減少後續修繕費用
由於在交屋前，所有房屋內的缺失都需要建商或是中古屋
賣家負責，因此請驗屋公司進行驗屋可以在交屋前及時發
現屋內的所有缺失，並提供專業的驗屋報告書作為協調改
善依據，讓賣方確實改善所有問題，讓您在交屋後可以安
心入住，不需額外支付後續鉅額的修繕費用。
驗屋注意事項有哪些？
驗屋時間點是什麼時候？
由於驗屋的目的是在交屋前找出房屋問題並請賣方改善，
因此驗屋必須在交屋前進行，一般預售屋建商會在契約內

■ **Problem statement**: Give the lines from the items above as a Markdown table with the columns "Row" and "Line", numbering each row and leaving out any blank lines.

■ **Answer for this exercise**:
| Row | Line |
|---|---|
| 1 | 減少後續修繕費用 |
| 2 | 由於在交屋前，所有房屋內的缺失都需要建商或是中古屋 |
| 3 | 賣家負責，因此請驗屋公司進行驗屋可以在交屋前及時發 |
| 4 | 現屋內的所有缺失，並提供專業的驗屋報告書作為協調改 |
| 5 | 善依據，讓賣方確實改善所有問題，讓您在交屋後可以安 |
| 6 | 心入住，不需額外支付後續鉅額的修繕費用。 |
| 7 | 驗屋注意事項有哪些？ |
| 8 | 驗屋時間點是什麼時候？ |
| 9 | 由於驗屋的目的是在交屋前找出房屋問題並請賣方改善， |
| 10 | 因此驗屋必須在交屋前進行，一般預售屋建商會在契約內 |